Question

how to solve the given Quadratic equation. 1960x² -39.2x - 15.68 = 0 ​

Answer 1

Answer:

Given the following quadratic equation.

=> 1960x² - 39.2x - 15.68 = 0

The HCF of each coefficient and constant is 392. So divide both sides by 392, we get.

=> 5x² - 0.1x - 0.04 = 0

To make calculation easier, we should not have the coefficient of x and the constant term in decimal.
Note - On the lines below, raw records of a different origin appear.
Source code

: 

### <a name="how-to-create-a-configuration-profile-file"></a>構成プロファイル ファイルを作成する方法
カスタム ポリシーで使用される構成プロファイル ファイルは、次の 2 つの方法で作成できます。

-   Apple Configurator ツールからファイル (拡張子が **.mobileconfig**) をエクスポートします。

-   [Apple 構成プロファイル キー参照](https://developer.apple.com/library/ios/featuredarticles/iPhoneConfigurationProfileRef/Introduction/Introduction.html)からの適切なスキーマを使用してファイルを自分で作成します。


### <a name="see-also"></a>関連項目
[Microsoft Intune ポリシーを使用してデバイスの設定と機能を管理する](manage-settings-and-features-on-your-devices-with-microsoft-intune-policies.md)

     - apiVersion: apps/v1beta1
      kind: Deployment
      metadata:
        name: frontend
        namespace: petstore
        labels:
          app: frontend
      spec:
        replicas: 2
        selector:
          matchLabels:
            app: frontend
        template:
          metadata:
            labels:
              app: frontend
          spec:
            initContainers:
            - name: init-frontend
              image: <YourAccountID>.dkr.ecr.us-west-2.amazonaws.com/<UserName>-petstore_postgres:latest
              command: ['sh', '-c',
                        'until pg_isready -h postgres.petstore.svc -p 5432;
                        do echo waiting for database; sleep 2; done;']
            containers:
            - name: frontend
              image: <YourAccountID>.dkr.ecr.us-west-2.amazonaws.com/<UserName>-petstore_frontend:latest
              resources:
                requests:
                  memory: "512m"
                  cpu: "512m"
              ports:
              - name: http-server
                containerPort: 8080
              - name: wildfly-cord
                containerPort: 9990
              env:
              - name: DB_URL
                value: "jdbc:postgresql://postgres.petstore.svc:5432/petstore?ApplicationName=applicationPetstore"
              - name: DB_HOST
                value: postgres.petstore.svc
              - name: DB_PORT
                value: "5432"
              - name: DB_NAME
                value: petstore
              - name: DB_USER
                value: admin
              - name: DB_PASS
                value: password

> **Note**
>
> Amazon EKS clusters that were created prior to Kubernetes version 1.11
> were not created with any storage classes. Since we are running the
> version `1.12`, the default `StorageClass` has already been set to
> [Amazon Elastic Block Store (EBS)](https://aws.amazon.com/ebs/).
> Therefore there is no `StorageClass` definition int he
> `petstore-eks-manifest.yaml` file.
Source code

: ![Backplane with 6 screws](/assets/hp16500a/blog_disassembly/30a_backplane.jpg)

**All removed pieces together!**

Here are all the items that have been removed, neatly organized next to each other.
So Multiply both sides by 100.

=> 500x² - 10x - 4 = 0

Splitting the middle term, we get

=> 500x² - 50x + 40x - 4 = 0

=> 50x (10x - 1) + 4(10x - 1) = 0

=> (10x - 1)(50x + 4) = 0

Case-1

=> 10x - 1 = 0

=> 10x = 1

=> x = 1/10

Case-2

=> 50x + 4 = 0

=> 50x = -4

=> x = -4/50

=> x = -2/25

Hence, x = 1/10, -2/25

Answer 2

Topic :-

Quadratic Equation

To Solve :-

$\mathtt {1960x^2-39.2x-15.68=0}$

Solution :-

Technique 1

Using Quadratic Formula

The solution of the quadratic equation, ax² + bx + c = 0 is given by

$\mathtt{x=\dfrac{-b \pm \sqrt {b^2-4ac}}{2a}}$

Quadratic Equation : $\mathtt {1960x^2-39.2x-15.68=0}$

here

a = 1960

b = -39.2

c = -15.68

Apply Quadratic Formula,

$\mathtt{x=\dfrac{39.2 \pm \sqrt {(-39.2)^2-4(1960)(-15.68)}}{2(1960)}}$

$\mathtt{x=\dfrac{39.2 \pm \sqrt {(1536.64)+(122931.2)}}{3920}}$

$\mathtt{x=\dfrac{39.2 \pm \sqrt {124467.84}}{3920}}$

$\mathtt{x=\dfrac{39.2 \pm 352.8}{3920}}$

$\mathtt{x=\dfrac{39.2 + 352.8}{3920},\dfrac{39.2 - 352.8}{3920}}$

$\mathtt{x=\dfrac{392}{3920},\dfrac{-313.6}{3920}}$

$\mathtt{x=0.1,-0.08}$

Technique 2 :-

$\mathtt {1960x^2-39.2x-15.68=0}$

$\mathtt {1960x^2-196x+156.8x-15.68=0}$

$\mathtt {196x(10x-1)+15.68(10x-1)=0}$

$\mathtt {(10x-1)(196x+15.68)=0}$

$\mathtt {(10x-1)=0}$

$\mathtt {x=0.1}$

$\mathtt {(196x+15.68)=0}$

$\mathtt {x=-0.08}$

Answer :-

So, value of x which satisfies equation are 0.1 and -0.08.